About Connections: Love it or hate it, history is a map. Those who hate history think it irrelevant; many who love history think it escapism. In truth, history is the clearest road map to how we got here: America in the 21st century.
It is a Rockwell: a specific image with a universal quality. We understand the little girl comparing herself–with dissatisfaction–to the movie star on the cover of the magazine; the skinny boys in the football uniforms a size too big braving the opposing team; and the couple, girl on tiptoes, signing the marriage license with joy and trepidation.
Yet Norman Rockwell did not paint us as we were but as we wished to be. He did not paint memory, he painted desire. He illustrated our highest goal, our dream of us. Nowhere was that more true than in his images of Christmas.
We yearn for a Rockwell Christmas: the bustling shoppers on Main Street, the happy family welcoming the oldest son home, even the little boy discovering the Santa suit in his father’s bureau drawer. They are pictures we want to step into.
“Christmas Homecoming” 1948: with his laundry bulging out the side of his suitcase, a son returns, home for Christmas. He is hugged by his mother as his father, brothers, friends and family look on. It is a Rockwell moment filled with love and good cheer, absent stress and conflict.
The model for the son was son Jarvis Rockwell. The mother is Mary Rockwell. Norman is there with his pipe. The brothers Thomas and Peter (with glasses) stand to the left on either side of family friend Grandma Moses. It invites the question: was that what Rockwell’s Christmas was like?
In 1939 Rockwell and his family moved to West Arlington, a Vermont farming community, population 1,400. In 1943 Rockwell bought the house next door to the Edgerton family. The Rockwell and Edgerton families were friends and neighbors for the next 10 years.
James “Buddy” Edgerton called it “two families in one.”
They were in and out of each other’s homes. The children played together and attended school together. Three generations of Edgertons modeled for Rockwell.
Buddy was the oldest of all the children. He was born in 1930, one year before Jarvis Rockwell. Thomas Rockwell was born in 1933 while Peter and Buddy’s sisters were both born in 1936.

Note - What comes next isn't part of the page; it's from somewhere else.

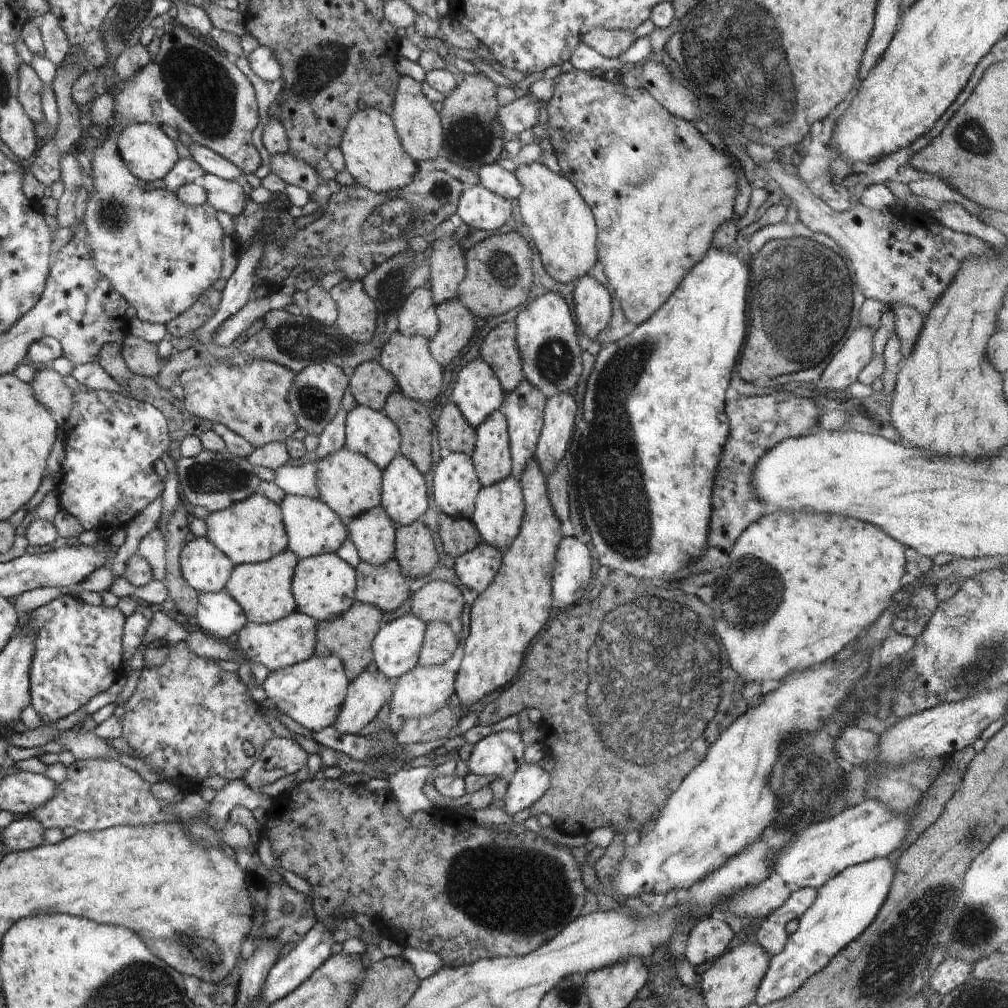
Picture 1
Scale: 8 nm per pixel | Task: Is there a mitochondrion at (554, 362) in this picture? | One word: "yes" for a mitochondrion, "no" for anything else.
yes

The Edgerton property was a working farm. Buddy explains, “Christmas or not we were up a 5 a.m. to milk the cows and finish our chores before we got our presents.”
They had Christmas breakfast, opened their gifts and, by 9 a.m., they were next door in the Rockwell living room.
The Rockwell boys’ gifts were “pretty elaborate compared to ours. We were poor farm kids,” Buddy explains. “And then there were the Christmas goodies.”
Rockwell’s publishers and clients – for whom he illustrated advertisements and calendars – sent food and candy.
“We filled our bellies while there and filled our pockets before we left,” Buddy says.
Soon after opening presents, Norman went back to work. From his window he could see the covered bridge, the church and the natural pond behind the house.
“If the ice was good, we kids would go outside and skate,” Buddy says, “but Norman had deadlines. He would work right through Christmas.”
Edgerton has put his cherished memories in a book, “The Unknown Rockwell.” Reading it creates the same warmth as a Rockwell image, the same sense of being connected to something familiar and quintessentially American. The book will soon be a motion picture.
Today, the West Arlington home of Rockwell is an historic site. For the dedication, Jarvis returned home again just as on the 1948 Saturday Evening Post cover. However, this time, an 85-year-old gentleman slept in his boyhood bedroom creating a true Rockwell image. His illustrations were imbued with something “Norman”: something unique to him, and yet something that speaks to all of us.
In 1953 the Rockwell family moved to Stockbridge. It was there in 1956 that Rockwell did a Saturday Evening Post cover called “The Discovery.” A young boy with an indescribable expression – a mixture of a-ha discovery, disbelief and great dismay at the meaning of what he has found – stands facing us. We know he was looking for his Christmas presents when he should not, and we know that, when he found the Santa costume, his belief in the jolly old elf was shaken.
Rockwell did 322 covers for the Post from 1916 to 1963, and they say “The Discovery” was the most controversial. When it ran, mothers and fathers wrote the magazine, outraged that Norman Rockwell had destroyed Christmas. Children all over the country would see the cover, they raged, and their belief in Santa Claus would be ruined. The man who did more to create the image of an American Christmas was being accused of destroying the dream and breaking the hearts of small children.
The model was a small child. He was 6-year-old Stockbridge resident Scott Ingram. Many years later he was asked by a reporter if it had ruined Christmas for him.
Scott replied, “I was a firm believer in Santa Claus going into that shoot, and I was a firm believer when I left.”
Rockwell made firm believers of us all; believers in the best that we can be.
Norman Rockwell’s scenes and favorite holiday illustrations that capture the essence of the American Christmas can be seen in a special exhibition “Norman Rockwell: Home for the Holidays” on view at Norman Rockwell Museum now through January 29, 2017.